Khadzhimurad Kamalov, 46, era o fundador do popular jornal "Chernovik", que investigava e cobria temas explosivos como abusos policiais, corrupção e extremismo islâmico no Daguestão, uma região de maioria muçulmana que é vizinha da Tchetchênia.
Kamalov tinha acabado de sair da redação do "Chernovik", um pouco antes da meia-noite da quinta-feira, quando um pistoleiro solitário abriu fogo com um revólver, segundo o boletim da polícia.

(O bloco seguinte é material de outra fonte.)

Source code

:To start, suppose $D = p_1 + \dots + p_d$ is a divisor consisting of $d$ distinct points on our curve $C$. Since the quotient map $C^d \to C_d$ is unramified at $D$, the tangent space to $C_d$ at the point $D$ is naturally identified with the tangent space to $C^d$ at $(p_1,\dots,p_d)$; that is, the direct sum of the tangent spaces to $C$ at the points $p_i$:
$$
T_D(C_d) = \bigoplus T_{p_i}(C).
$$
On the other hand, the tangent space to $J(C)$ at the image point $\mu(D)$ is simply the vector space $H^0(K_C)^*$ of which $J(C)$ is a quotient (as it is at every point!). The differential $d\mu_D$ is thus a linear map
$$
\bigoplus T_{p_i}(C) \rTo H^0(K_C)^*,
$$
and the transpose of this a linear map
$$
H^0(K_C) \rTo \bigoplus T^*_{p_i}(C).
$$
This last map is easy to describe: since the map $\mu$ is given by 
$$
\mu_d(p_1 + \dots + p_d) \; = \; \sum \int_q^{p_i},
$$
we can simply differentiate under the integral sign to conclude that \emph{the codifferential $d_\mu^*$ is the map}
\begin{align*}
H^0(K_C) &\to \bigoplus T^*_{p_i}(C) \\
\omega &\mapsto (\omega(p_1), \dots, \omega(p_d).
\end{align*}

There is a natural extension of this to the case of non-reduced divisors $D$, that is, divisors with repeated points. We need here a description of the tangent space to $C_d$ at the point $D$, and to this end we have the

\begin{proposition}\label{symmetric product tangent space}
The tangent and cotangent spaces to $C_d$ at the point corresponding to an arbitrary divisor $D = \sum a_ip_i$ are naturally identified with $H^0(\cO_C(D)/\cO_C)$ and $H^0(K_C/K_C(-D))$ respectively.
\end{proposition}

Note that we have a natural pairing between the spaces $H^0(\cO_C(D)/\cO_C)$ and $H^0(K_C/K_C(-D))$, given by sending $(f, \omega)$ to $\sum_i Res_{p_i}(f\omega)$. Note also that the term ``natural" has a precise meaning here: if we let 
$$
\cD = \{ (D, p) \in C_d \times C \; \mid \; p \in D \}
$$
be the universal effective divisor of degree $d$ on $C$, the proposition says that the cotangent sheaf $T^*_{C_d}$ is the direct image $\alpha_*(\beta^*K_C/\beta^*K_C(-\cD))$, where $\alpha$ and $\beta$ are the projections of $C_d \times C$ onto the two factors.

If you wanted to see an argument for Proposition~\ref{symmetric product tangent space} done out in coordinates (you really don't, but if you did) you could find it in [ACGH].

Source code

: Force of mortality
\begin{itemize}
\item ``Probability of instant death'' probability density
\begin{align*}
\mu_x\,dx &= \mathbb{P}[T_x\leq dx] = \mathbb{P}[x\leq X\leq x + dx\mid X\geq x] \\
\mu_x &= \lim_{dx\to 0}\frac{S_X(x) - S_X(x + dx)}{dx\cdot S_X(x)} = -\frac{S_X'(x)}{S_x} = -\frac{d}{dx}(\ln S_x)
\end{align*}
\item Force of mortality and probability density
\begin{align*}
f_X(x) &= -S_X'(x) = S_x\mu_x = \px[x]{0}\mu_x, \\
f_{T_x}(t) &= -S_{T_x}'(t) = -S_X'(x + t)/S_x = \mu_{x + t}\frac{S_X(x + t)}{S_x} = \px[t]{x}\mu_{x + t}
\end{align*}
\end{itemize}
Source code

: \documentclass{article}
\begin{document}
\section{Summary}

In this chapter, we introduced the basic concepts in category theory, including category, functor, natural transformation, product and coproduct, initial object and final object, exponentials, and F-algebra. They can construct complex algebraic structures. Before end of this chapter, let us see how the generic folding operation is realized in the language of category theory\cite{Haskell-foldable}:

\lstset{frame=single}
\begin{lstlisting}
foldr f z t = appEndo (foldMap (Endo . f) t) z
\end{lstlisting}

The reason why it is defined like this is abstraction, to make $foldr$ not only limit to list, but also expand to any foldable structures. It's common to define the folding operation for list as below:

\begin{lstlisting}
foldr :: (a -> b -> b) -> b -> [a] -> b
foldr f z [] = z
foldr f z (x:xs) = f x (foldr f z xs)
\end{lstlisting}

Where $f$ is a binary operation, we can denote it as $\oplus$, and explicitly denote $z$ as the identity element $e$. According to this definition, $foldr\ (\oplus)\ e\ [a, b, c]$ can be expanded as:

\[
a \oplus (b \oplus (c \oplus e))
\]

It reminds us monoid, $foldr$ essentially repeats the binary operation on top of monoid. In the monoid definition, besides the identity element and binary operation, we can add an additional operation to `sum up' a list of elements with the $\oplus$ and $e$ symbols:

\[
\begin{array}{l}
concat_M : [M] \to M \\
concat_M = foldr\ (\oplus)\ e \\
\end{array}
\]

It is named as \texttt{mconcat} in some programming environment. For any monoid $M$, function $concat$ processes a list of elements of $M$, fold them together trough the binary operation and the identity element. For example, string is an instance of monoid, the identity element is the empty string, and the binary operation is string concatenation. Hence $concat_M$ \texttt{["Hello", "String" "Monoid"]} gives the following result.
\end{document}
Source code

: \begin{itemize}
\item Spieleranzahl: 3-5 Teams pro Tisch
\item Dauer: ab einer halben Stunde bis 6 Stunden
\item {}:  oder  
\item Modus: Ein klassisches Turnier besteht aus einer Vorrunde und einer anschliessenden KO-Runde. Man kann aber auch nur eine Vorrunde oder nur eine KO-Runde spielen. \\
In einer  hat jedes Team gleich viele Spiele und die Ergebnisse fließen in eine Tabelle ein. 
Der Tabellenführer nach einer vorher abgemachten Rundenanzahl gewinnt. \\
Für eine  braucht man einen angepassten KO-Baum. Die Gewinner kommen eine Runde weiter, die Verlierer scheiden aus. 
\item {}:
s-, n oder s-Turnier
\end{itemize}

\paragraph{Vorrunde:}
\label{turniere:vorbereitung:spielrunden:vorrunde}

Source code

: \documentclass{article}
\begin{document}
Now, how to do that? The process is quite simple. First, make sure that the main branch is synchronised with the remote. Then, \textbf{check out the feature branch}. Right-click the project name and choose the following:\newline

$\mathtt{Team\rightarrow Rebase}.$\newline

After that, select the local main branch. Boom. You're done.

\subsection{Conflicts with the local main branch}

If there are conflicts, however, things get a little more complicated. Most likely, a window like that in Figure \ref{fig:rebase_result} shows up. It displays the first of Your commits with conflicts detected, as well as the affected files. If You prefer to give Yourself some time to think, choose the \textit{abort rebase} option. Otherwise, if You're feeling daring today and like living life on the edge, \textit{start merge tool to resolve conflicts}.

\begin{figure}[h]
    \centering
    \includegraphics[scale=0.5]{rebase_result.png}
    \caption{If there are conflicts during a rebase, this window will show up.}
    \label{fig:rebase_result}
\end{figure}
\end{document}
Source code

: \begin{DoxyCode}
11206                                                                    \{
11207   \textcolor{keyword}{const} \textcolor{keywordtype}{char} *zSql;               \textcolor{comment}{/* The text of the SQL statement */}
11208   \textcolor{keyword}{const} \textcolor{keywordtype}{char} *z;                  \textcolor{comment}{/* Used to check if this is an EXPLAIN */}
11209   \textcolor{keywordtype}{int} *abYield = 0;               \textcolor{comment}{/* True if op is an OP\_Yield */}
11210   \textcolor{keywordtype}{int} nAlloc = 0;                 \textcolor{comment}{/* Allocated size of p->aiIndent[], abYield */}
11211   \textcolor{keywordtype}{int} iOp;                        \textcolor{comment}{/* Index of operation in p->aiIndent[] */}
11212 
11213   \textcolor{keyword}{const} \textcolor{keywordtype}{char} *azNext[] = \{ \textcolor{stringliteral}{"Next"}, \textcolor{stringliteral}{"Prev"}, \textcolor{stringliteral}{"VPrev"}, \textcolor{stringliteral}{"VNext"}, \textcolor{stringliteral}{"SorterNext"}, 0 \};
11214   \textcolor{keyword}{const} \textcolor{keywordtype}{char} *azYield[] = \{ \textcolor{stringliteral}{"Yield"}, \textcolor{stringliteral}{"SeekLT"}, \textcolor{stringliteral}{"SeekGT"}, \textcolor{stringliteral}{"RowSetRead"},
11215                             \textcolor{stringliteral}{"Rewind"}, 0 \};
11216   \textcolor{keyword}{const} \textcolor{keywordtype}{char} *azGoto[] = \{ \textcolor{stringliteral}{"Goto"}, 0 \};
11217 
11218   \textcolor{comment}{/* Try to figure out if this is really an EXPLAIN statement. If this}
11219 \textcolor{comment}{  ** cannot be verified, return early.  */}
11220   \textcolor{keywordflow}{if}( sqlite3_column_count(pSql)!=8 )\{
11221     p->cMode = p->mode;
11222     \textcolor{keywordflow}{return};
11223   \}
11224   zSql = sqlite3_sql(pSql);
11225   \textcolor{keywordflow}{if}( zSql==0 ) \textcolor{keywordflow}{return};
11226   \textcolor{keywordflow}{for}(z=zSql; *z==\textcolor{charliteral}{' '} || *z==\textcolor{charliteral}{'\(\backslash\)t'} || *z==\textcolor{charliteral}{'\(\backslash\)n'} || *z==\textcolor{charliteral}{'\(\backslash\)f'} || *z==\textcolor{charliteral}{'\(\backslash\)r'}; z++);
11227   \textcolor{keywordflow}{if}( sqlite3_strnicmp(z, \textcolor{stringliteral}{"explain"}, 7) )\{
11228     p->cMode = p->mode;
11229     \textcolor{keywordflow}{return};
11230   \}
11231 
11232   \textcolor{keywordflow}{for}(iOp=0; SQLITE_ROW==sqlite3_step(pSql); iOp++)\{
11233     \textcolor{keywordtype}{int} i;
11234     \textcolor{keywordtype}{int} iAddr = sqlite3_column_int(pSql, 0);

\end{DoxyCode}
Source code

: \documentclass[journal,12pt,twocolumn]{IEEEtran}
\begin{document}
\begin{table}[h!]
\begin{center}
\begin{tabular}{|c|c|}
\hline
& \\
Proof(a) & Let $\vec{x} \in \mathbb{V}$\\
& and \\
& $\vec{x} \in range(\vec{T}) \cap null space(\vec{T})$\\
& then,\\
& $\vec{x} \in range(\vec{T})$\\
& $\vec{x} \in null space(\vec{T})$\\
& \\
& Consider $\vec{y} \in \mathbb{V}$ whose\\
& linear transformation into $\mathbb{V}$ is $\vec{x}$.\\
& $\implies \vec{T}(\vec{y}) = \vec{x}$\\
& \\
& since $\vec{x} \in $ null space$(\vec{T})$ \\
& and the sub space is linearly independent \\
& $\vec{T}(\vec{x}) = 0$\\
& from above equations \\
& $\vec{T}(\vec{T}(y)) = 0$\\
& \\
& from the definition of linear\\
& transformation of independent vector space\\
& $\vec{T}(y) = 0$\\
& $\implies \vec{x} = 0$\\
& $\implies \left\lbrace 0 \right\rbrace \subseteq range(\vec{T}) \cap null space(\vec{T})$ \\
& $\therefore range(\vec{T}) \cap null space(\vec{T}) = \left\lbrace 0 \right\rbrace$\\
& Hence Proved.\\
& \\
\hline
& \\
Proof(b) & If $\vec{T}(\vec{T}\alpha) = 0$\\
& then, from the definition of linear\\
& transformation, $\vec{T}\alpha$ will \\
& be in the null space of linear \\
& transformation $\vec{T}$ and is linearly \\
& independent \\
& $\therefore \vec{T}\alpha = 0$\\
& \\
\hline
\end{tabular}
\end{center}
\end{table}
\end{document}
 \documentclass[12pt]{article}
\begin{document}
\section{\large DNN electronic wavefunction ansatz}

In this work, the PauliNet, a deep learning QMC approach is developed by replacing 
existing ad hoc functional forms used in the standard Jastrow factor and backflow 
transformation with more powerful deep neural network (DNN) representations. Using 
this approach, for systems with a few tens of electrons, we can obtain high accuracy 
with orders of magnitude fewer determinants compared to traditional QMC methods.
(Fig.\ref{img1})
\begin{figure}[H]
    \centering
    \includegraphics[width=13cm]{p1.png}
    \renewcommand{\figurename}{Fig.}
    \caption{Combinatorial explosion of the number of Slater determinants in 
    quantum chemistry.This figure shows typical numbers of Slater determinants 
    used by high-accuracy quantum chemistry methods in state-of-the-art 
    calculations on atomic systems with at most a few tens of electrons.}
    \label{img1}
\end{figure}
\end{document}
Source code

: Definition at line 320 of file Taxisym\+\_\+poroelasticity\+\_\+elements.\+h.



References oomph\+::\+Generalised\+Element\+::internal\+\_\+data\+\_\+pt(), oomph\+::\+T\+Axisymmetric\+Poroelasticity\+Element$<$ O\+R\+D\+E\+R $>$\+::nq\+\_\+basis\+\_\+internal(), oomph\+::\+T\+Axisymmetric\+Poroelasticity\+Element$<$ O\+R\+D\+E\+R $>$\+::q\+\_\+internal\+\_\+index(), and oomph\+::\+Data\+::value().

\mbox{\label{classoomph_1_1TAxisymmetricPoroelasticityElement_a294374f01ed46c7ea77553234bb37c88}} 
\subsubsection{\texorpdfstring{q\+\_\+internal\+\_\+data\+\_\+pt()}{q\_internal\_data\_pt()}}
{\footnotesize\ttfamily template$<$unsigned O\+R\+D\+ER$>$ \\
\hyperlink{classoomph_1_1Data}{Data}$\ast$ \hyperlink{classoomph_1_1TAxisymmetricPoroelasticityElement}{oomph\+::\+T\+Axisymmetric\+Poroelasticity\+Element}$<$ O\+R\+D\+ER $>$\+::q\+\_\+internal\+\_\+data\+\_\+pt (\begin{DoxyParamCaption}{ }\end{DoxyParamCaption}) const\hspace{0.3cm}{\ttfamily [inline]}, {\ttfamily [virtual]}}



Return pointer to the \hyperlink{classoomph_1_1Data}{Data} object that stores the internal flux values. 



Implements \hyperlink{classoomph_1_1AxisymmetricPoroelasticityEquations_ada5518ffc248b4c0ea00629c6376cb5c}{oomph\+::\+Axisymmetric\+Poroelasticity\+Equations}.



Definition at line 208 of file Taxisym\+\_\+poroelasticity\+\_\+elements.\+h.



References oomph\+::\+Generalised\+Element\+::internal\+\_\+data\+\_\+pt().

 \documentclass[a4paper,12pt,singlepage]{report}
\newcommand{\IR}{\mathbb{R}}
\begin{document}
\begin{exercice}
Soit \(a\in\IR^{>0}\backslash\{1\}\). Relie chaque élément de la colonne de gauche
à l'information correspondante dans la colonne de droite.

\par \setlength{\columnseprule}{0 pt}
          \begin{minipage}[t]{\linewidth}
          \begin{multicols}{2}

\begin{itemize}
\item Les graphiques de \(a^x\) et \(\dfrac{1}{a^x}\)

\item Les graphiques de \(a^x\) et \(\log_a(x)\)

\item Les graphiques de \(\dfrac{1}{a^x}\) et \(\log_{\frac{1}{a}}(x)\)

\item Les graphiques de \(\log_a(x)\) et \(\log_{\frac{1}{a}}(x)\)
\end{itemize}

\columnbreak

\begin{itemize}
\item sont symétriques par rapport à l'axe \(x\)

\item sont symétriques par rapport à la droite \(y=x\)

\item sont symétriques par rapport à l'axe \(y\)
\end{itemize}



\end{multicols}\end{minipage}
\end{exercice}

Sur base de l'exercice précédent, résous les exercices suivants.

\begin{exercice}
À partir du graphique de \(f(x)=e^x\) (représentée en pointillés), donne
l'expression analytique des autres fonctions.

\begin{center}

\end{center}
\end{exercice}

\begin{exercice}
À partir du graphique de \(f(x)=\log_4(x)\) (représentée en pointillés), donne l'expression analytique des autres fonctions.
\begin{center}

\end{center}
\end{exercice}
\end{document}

O editor-chefe do jornal, Biyakai Magomedov, testemunhou o crime e contou à emissora russa NTV: "Quando o atirador disparou, Khadzimurad caiu e o atirador começou a disparar mais vezes. Khadzhimurad cobriu a cabeça com as mãos, aparentemente tentando protegê-la. Ele era um homem tão destemido que, mesmo ferido, conseguiu agarrar o homem pelo pé".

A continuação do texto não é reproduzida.